+++ Supplied material +++
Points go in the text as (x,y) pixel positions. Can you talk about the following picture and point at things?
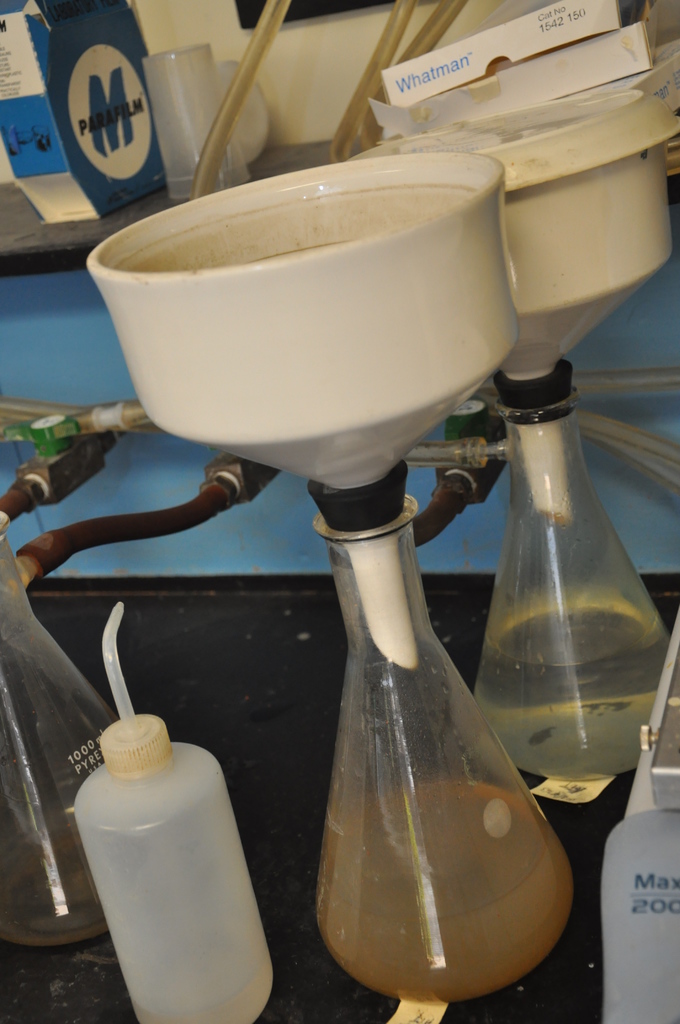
This is a picture of a laboratory equipments (506,389).
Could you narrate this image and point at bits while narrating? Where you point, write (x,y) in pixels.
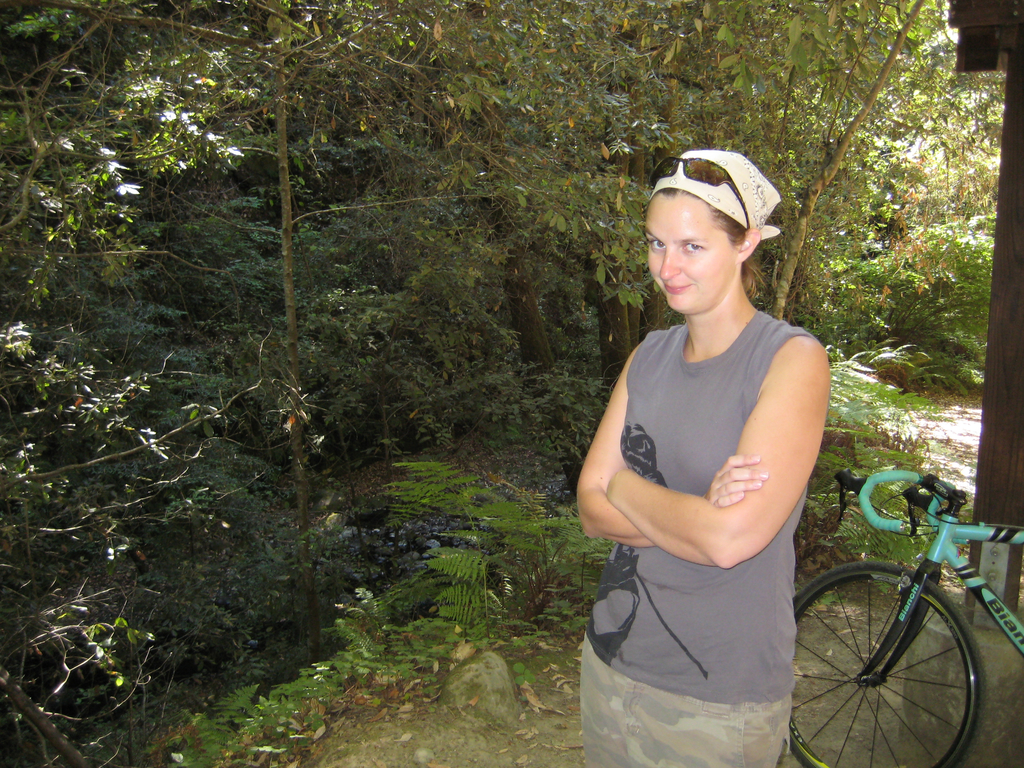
In this picture we can see a woman (750,597) standing, side we can see bicycle (900,579) and behind we can see some trees (408,303), plants (429,422).
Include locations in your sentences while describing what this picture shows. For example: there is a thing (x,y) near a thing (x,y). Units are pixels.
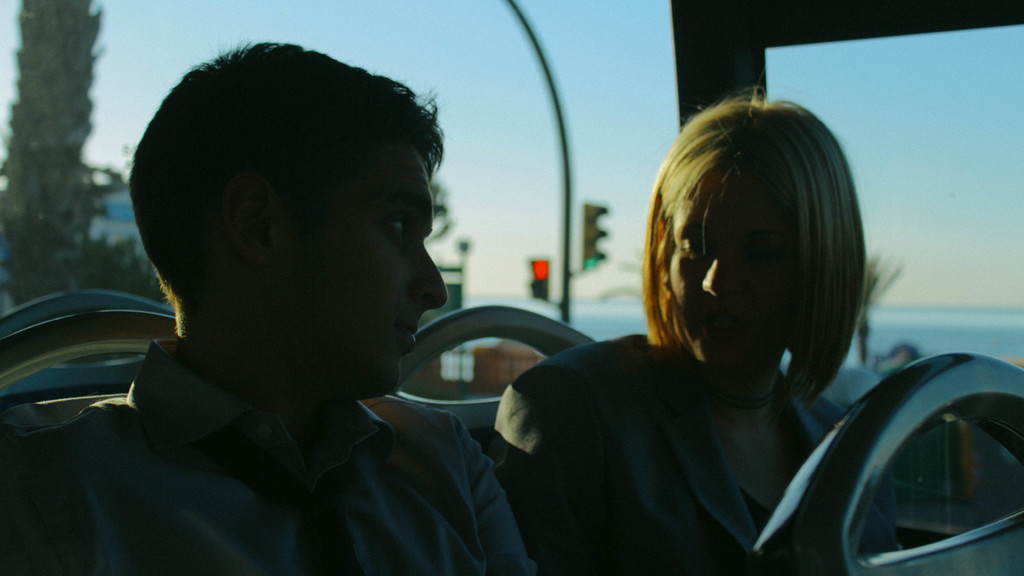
In this image we can see a man (378,236) and a woman (653,417) sitting inside the vehicle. In the background (59,161) we can see a tree (83,164), traffic signal light pole (583,255) and also the sky (920,155).
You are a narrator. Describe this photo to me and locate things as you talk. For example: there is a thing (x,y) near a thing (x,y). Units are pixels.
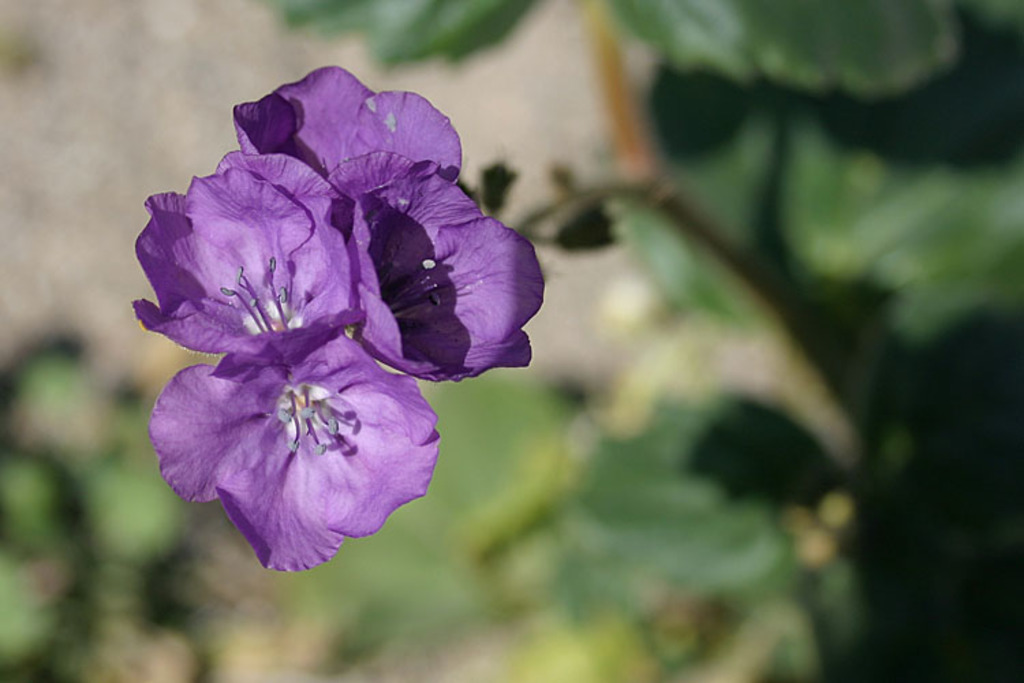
In this image I can see few purple color flowers (277,353). Background (847,194) is in green color and it is blurred.
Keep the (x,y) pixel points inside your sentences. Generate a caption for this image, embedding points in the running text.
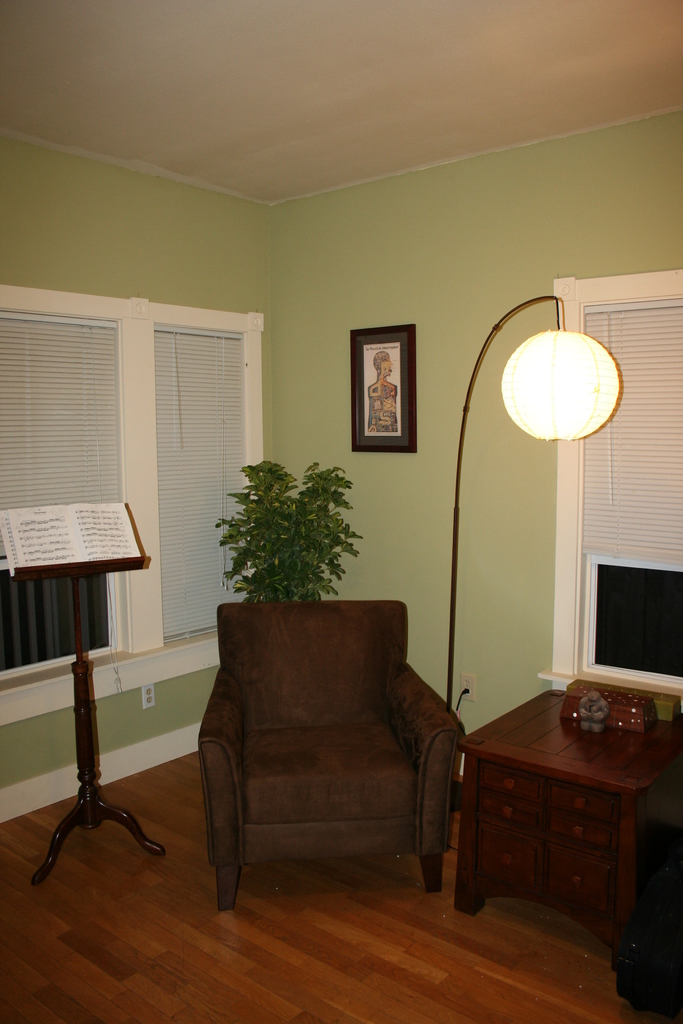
In this picture there are things like chair (318,650), table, stand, light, walls (209,216), and photo frame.
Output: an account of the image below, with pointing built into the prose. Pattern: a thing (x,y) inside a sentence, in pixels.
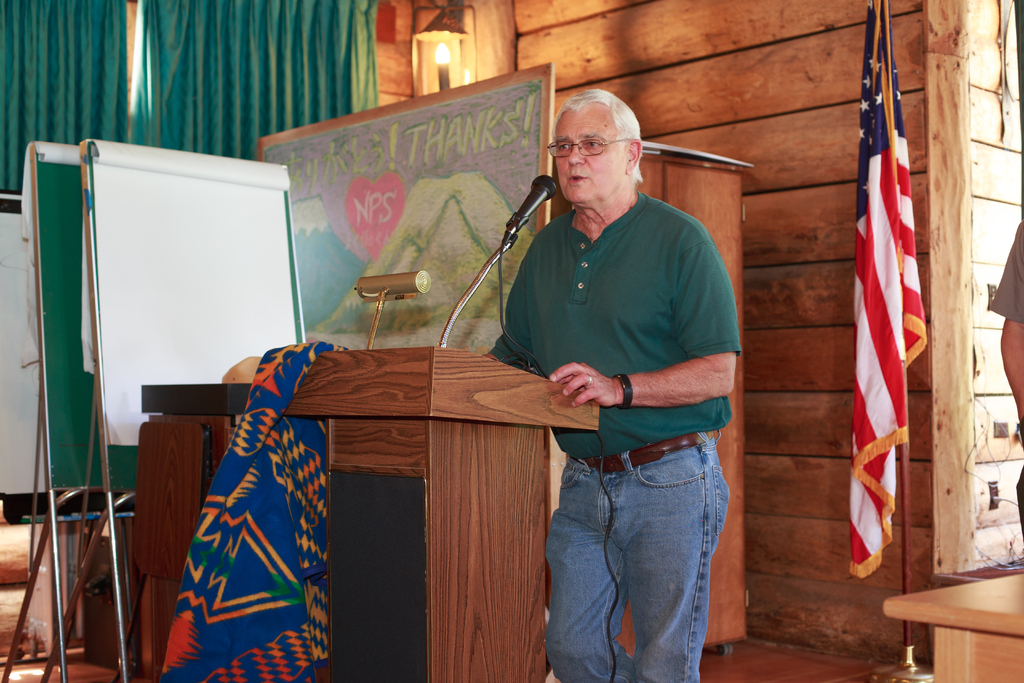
In the center of the image (620,291) we can see person (553,311) standing at the desk (541,564). On the desk (492,385) we can see mic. In the background (498,291) we can see flag (913,351), person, wall (580,13), board (340,150), light (430,73) and curtain (75,78).
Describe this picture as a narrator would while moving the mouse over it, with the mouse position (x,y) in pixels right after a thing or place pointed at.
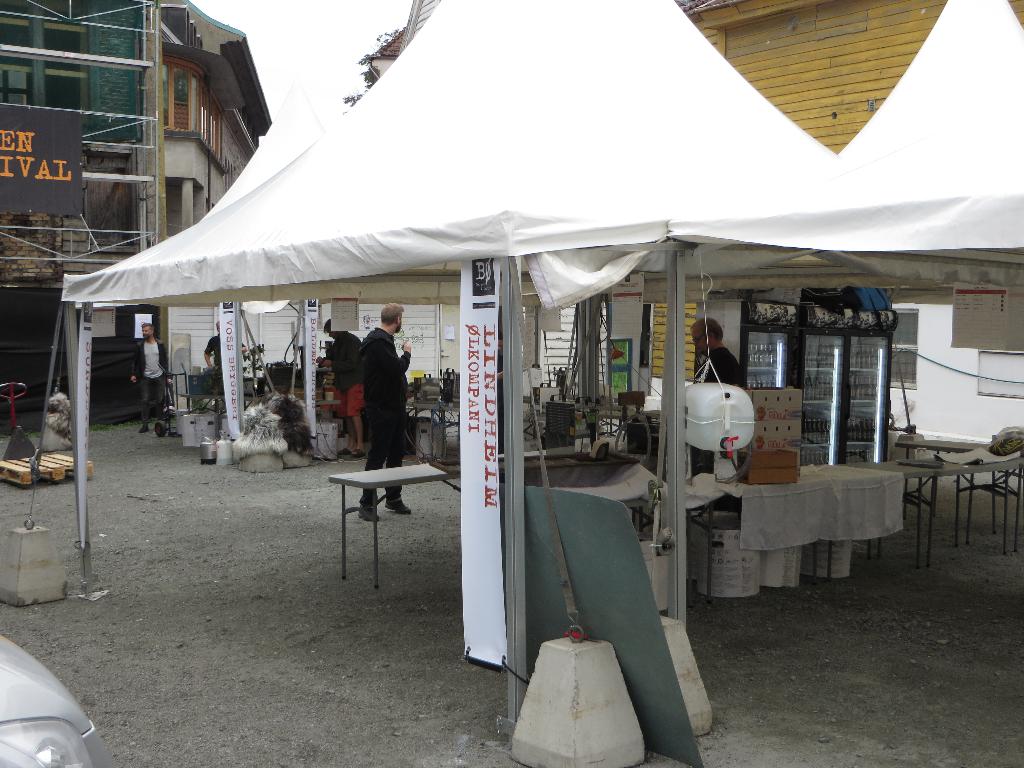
This is a tent (423,128). There are few people (142,397) here on the floor (417,519). In the background (276,342) we can see buildings (850,45), sky (297,39).
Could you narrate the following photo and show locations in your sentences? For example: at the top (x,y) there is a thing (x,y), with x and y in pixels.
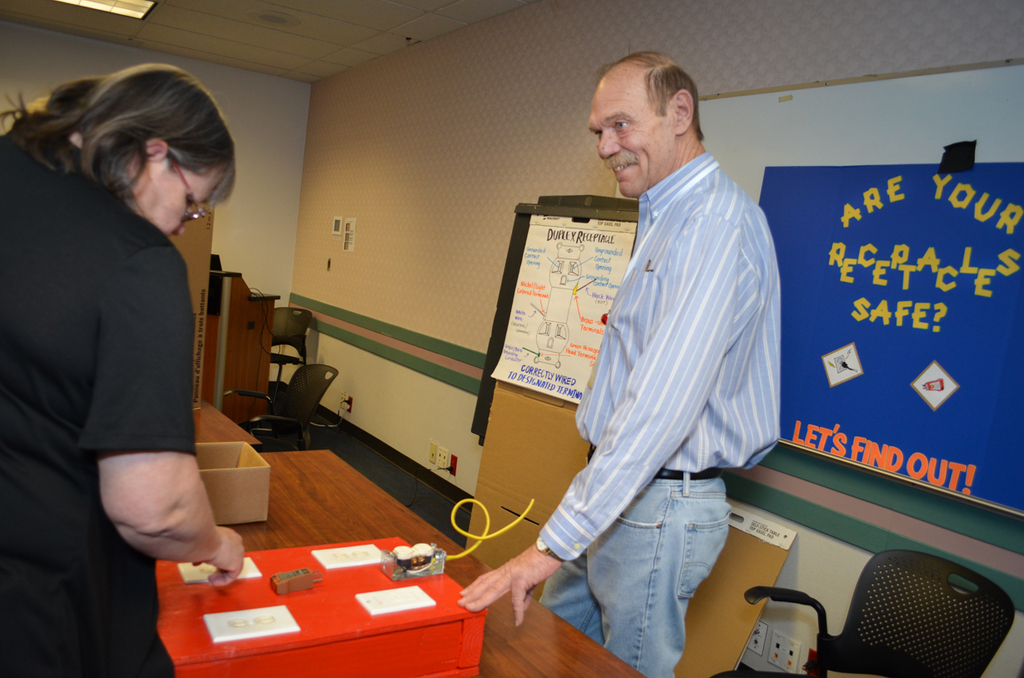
In this image we can see a man (642,368) and a woman (66,513) standing on the floor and a table (280,505) is placed in front of them. On the table (243,531) we can see an electric equipment (367,581). In the background (870,362) there are boards (795,288) with some text (880,265), chairs (315,396), podium (258,344) and a switch board (789,649).
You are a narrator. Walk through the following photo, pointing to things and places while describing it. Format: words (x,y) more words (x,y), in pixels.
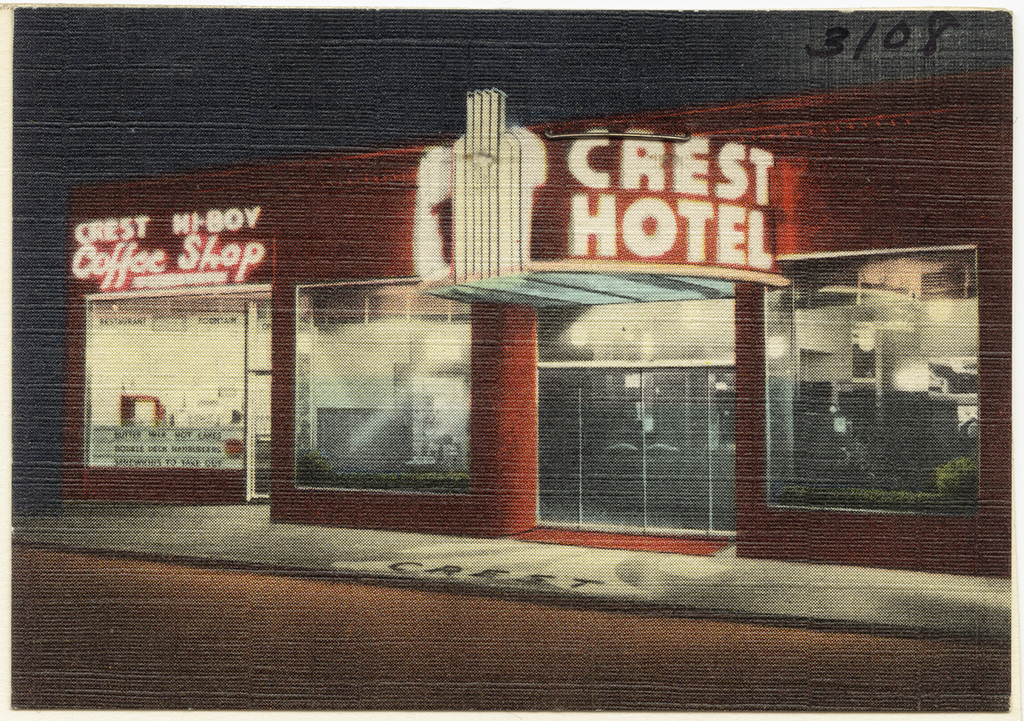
In this picture I can see a poster (738,177), there is a building (574,149) and there are numbers (941,23) on the poster (425,327).
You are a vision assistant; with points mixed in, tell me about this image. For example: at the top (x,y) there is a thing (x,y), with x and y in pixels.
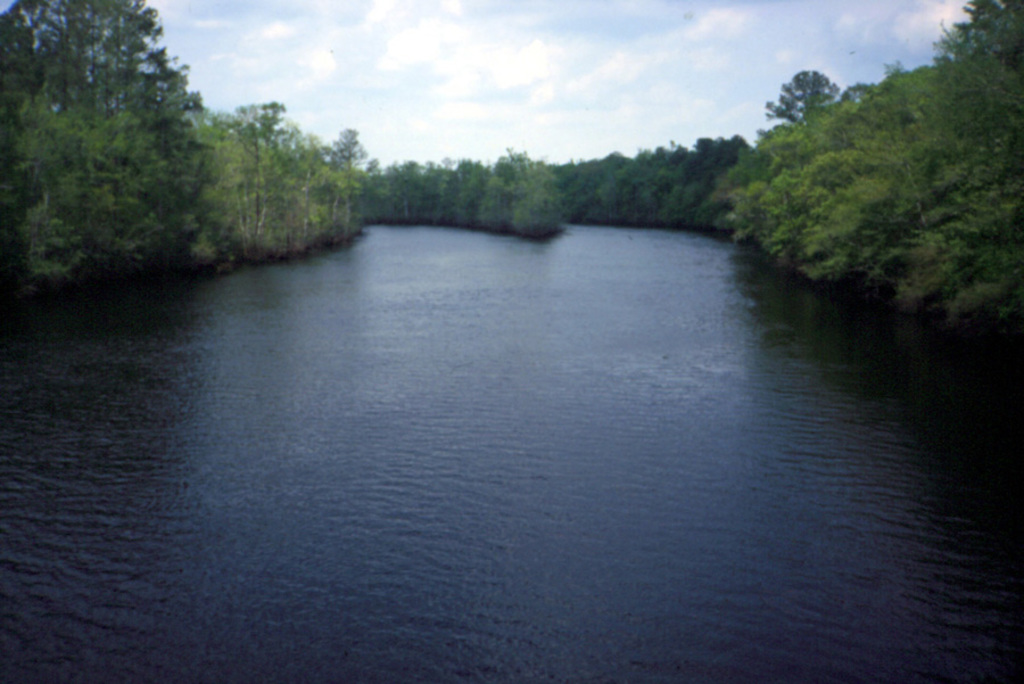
In the picture we can see water (735,358) and around it we can see, full of plants (952,213) and trees (939,217) and in the background (440,116) we can see a sky (601,106) with clouds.
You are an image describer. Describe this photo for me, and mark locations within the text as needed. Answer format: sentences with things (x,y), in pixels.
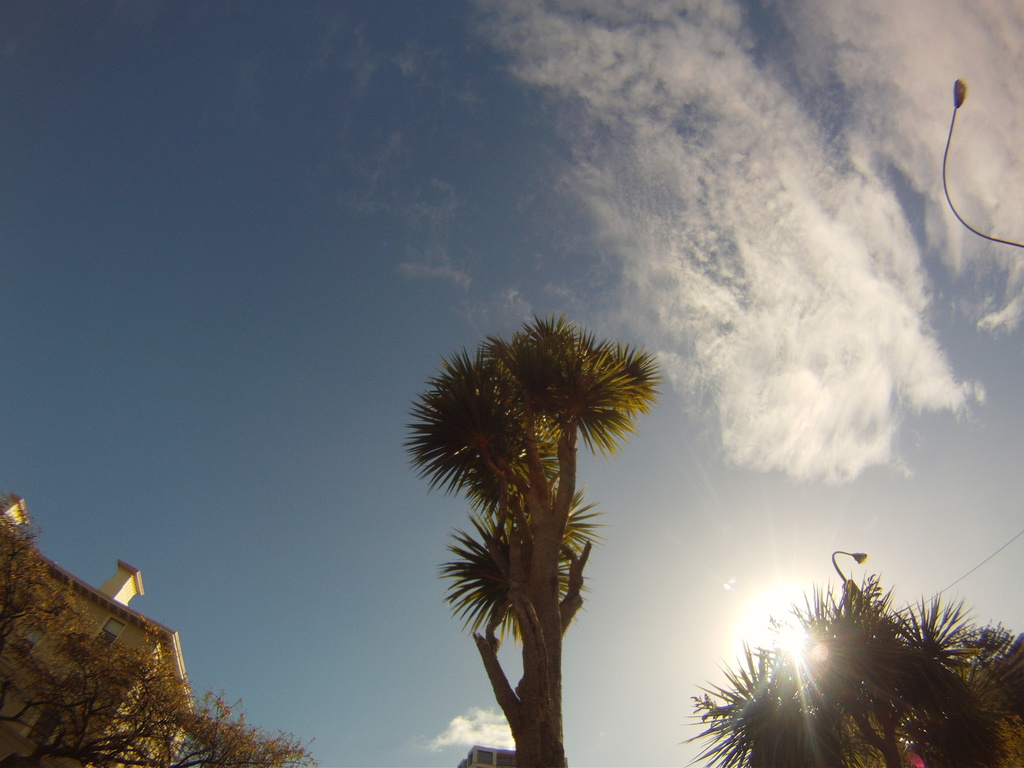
In this image we can see trees (32,668), building (162,672), the sun (745,641) and the blue color sky (151,410) with clouds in the background (404,411).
+++
To-do item
Write out every entry above exactly as it stands, minus the pictures.

Worked solution
Points go in the text as (x,y) pixel positions. Can you talk about the following picture and point at things?
This is a picture of a laboratory equipments (506,389).
Could you narrate this image and point at bits while narrating? Where you point, write (x,y) in pixels.
In this picture we can see a woman (750,597) standing, side we can see bicycle (900,579) and behind we can see some trees (408,303), plants (429,422).
Include locations in your sentences while describing what this picture shows. For example: there is a thing (x,y) near a thing (x,y). Units are pixels.
In this image we can see a man (378,236) and a woman (653,417) sitting inside the vehicle. In the background (59,161) we can see a tree (83,164), traffic signal light pole (583,255) and also the sky (920,155).
You are a narrator. Describe this photo to me and locate things as you talk. For example: there is a thing (x,y) near a thing (x,y). Units are pixels.
In this image I can see few purple color flowers (277,353). Background (847,194) is in green color and it is blurred.
Keep the (x,y) pixel points inside your sentences. Generate a caption for this image, embedding points in the running text.
In this picture there are things like chair (318,650), table, stand, light, walls (209,216), and photo frame.
Output: an account of the image below, with pointing built into the prose. Pattern: a thing (x,y) inside a sentence, in pixels.
In the center of the image (620,291) we can see person (553,311) standing at the desk (541,564). On the desk (492,385) we can see mic. In the background (498,291) we can see flag (913,351), person, wall (580,13), board (340,150), light (430,73) and curtain (75,78).
Describe this picture as a narrator would while moving the mouse over it, with the mouse position (x,y) in pixels right after a thing or place pointed at.
This is a tent (423,128). There are few people (142,397) here on the floor (417,519). In the background (276,342) we can see buildings (850,45), sky (297,39).
Could you narrate the following photo and show locations in your sentences? For example: at the top (x,y) there is a thing (x,y), with x and y in pixels.
In this image we can see a man (642,368) and a woman (66,513) standing on the floor and a table (280,505) is placed in front of them. On the table (243,531) we can see an electric equipment (367,581). In the background (870,362) there are boards (795,288) with some text (880,265), chairs (315,396), podium (258,344) and a switch board (789,649).
You are a narrator. Walk through the following photo, pointing to things and places while describing it. Format: words (x,y) more words (x,y), in pixels.
In this picture I can see a poster (738,177), there is a building (574,149) and there are numbers (941,23) on the poster (425,327).
You are a vision assistant; with points mixed in, tell me about this image. For example: at the top (x,y) there is a thing (x,y), with x and y in pixels.
In the picture we can see water (735,358) and around it we can see, full of plants (952,213) and trees (939,217) and in the background (440,116) we can see a sky (601,106) with clouds.
You are an image describer. Describe this photo for me, and mark locations within the text as needed. Answer format: sentences with things (x,y), in pixels.
In this image we can see trees (32,668), building (162,672), the sun (745,641) and the blue color sky (151,410) with clouds in the background (404,411).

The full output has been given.